I’ve been running Decloud as a remote-first company for a while now. When the pandemic hit, I watched every company around us scramble to “go remote” and immediately do it wrong. Their playbook was simple: take every in-person meeting, slap it on a video call, and declare victory. Then wonder why everyone is exhausted by 3pm.
That’s not remote work. That’s the office with worse lighting.
The point is async
Remote work’s real advantage isn’t location flexibility. It’s time flexibility. Your engineers can do deep work when their brain is on fire instead of when the calendar says so. But that only works if your default communication mode is async.
Async means I write something clear enough that you can read it, understand it, and act on it – without needing me online at the same time. That’s it. Not complicated in theory. Apparently very complicated in practice.
Why most teams get this wrong
Because writing is harder than talking. In a meeting, you can ramble for ten minutes and people nod along. In async, you actually have to think before you communicate. You have to structure your thoughts. You have to anticipate questions.
Most people have never been asked to do this at work. So they default to what’s easy: “Hey, got a minute for a quick call?”
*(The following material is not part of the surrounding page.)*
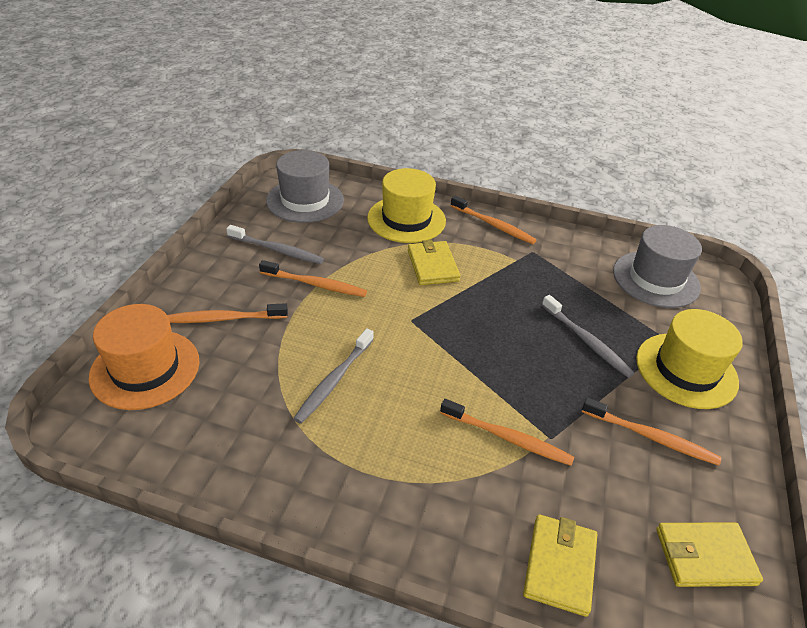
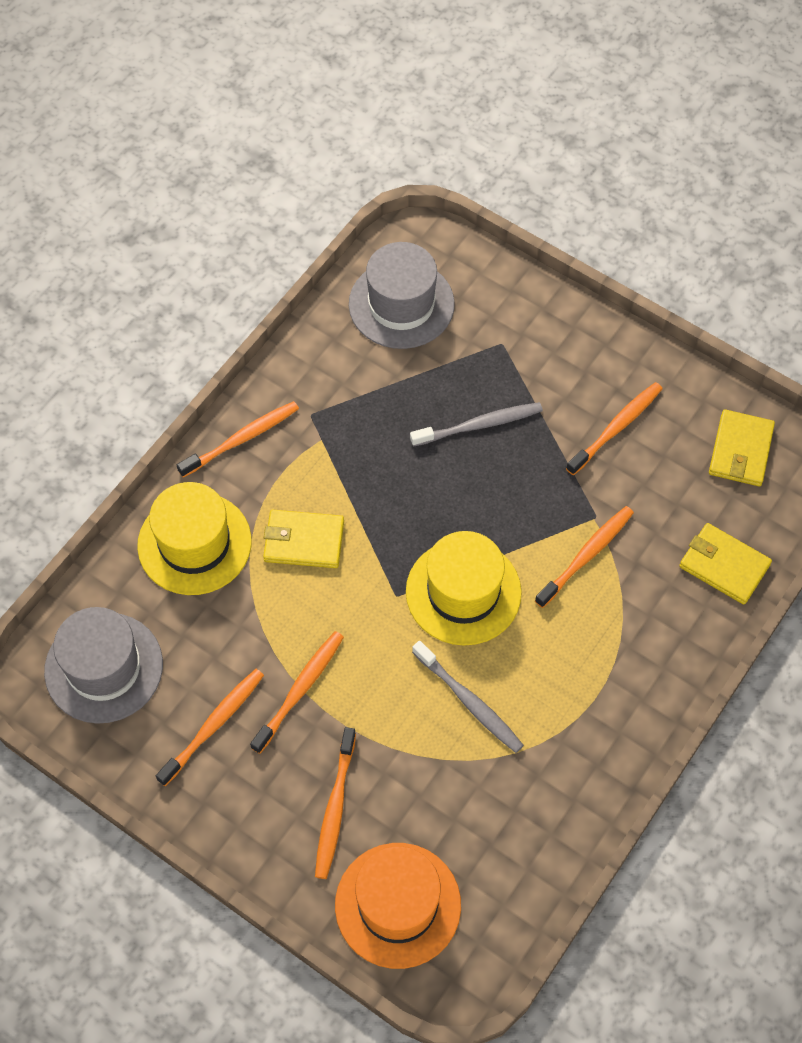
camera: 70 degrees left, 20 degrees up
(277, 250) = (214, 725): grey toothbrush -> orange toothbrush
(686, 370) = (544, 351): yellow hat -> yellow hat (463, 592)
No. I don’t. And neither does any engineer in the middle of debugging a production issue.
What actually works
At Decloud, we have a few rules that keep async working:
Write complete thoughts. Don’t send “hey” and wait. Don’t drip-feed context across fifteen messages. One message. Full context. Clear ask. Done.
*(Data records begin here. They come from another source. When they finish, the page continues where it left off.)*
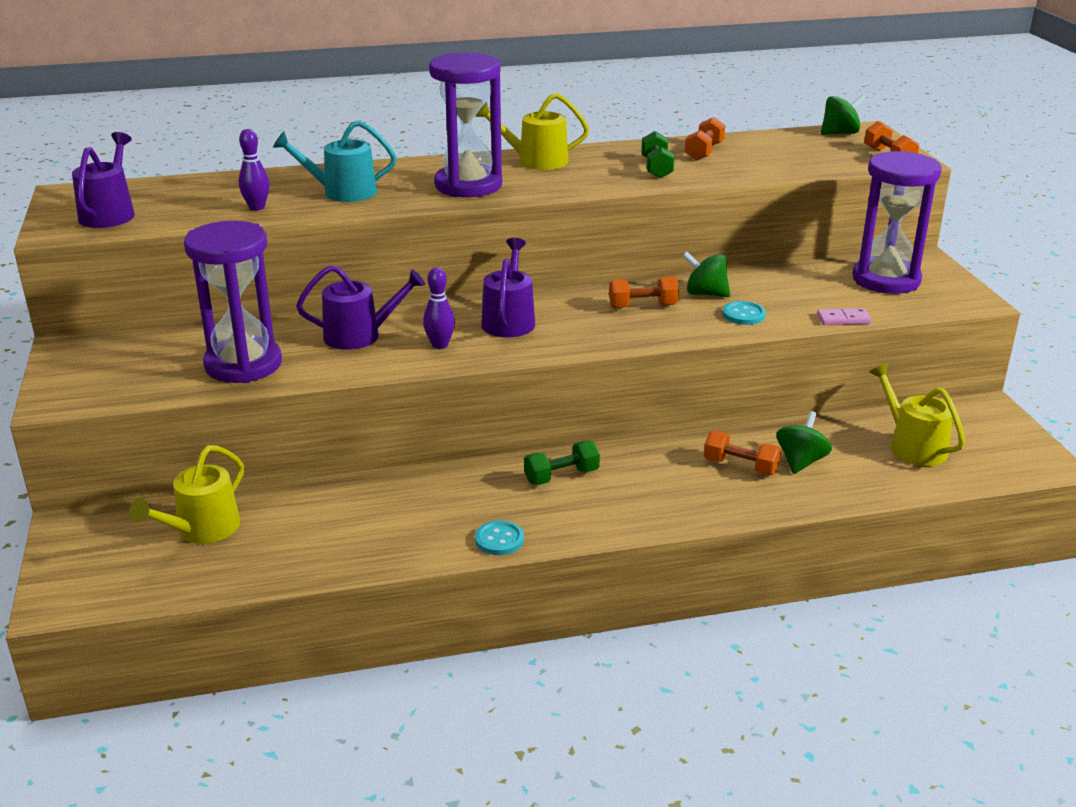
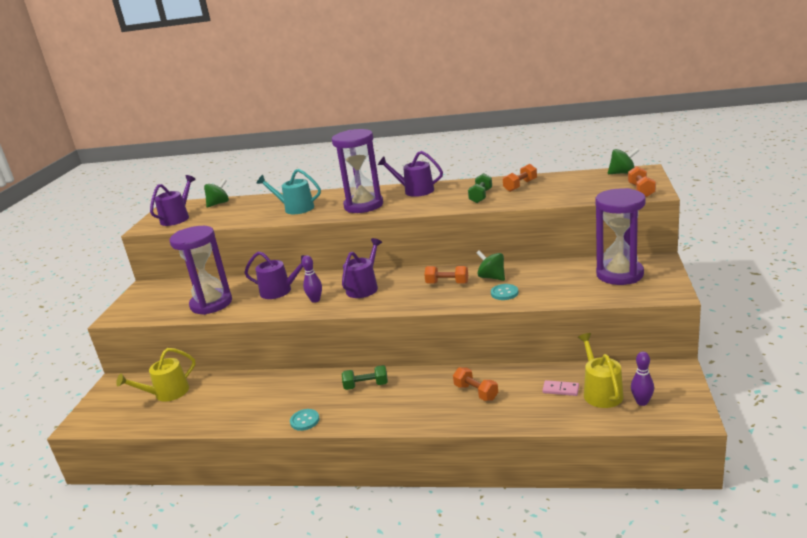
camera: 25 degrees right, 5 degrees down
(257, 207) = (246, 216): purple bowling pin -> purple bowling pin (642, 402)
(536, 161) = (415, 191): yellow watering can -> purple watering can
(801, 461) = (517, 394): green spinning top -> green spinning top (218, 203)
(843, 319) = (567, 300): pink domino -> pink domino (560, 389)

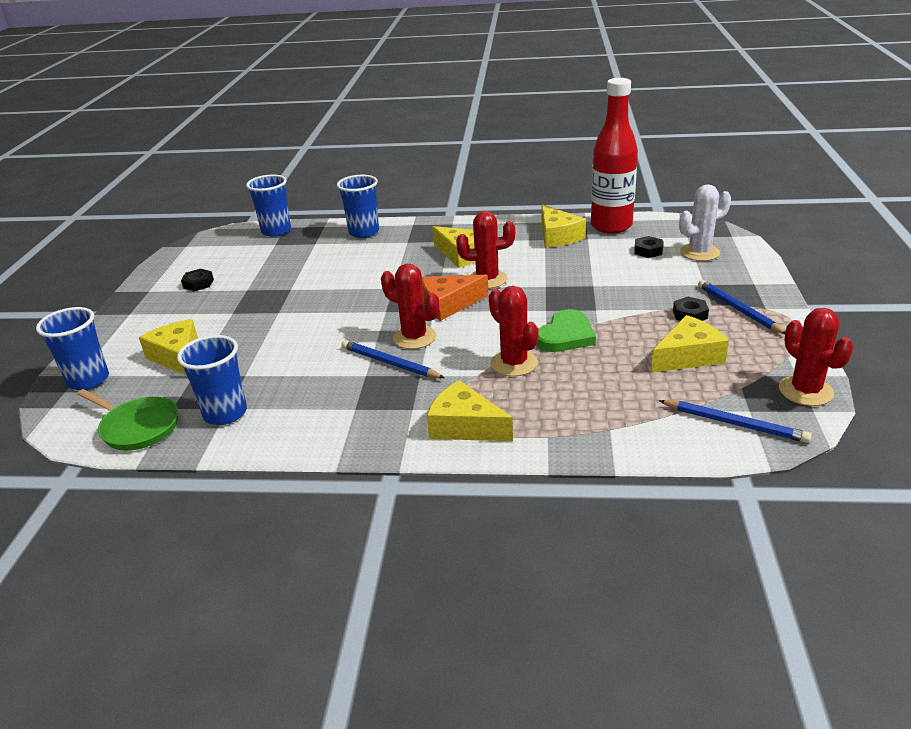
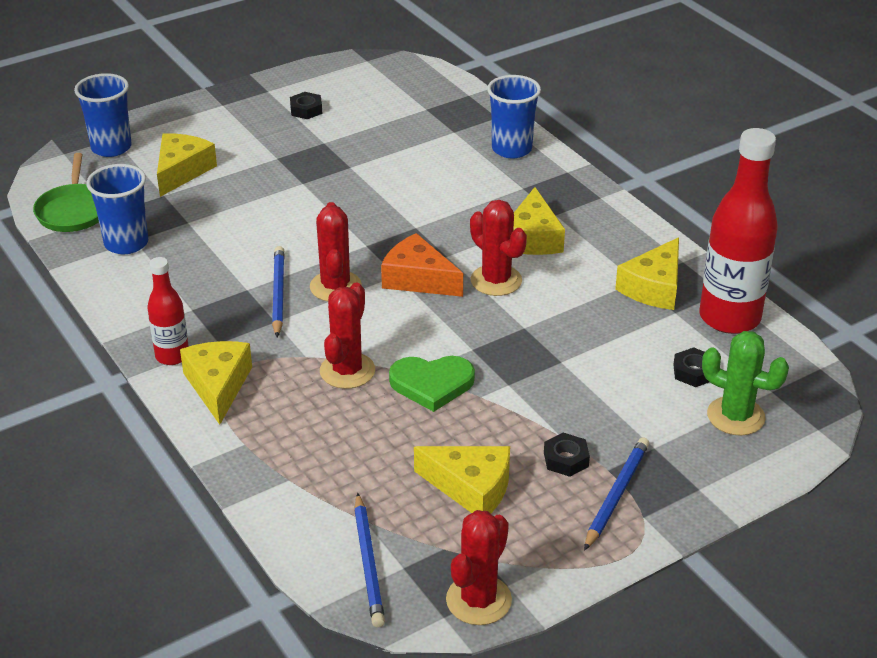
camera: 50 degrees right, 5 degrees up
(276, 231) = (453, 94): blue cup -> none
(401, 437) = (172, 356): none -> red bottle
(699, 252) = (735, 416): white cactus -> green cactus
Decisions go in writing. If it happened in a call and nobody wrote it down, it didn’t happen. We write short decision docs – what we decided, why, what we considered and rejected. Takes five minutes. Saves weeks of “wait, I thought we agreed to…”
Response times are explicit. Chat gets same-day responses. PR reviews within 24 hours. Decision docs get a couple of days. On-call stuff is immediate. No ambiguity.
Meetings are the exception. We use sync time for things that are genuinely hard to resolve in text – conflict, brainstorming, incident response. Not for status updates. Never for status updates. Write those down and give people their mornings back.
The hard part
Async requires trust. You have to trust that someone not responding immediately is working, not slacking. You have to judge people by what they ship, not by their green dot in Slack.
Most managers aren’t ready for that. They’ve spent their careers managing by presence. Seeing butts in seats. Remote forces a reckoning with that, and a lot of them are responding by demanding cameras-on all day. Which is somehow worse than the office.
If you’re a leader and your reaction to remote work was “more meetings,” you missed the point entirely. The unlock is fewer interruptions, better writing, and trusting your team to be adults.
Stop recreating the office on Zoom. Start writing things down.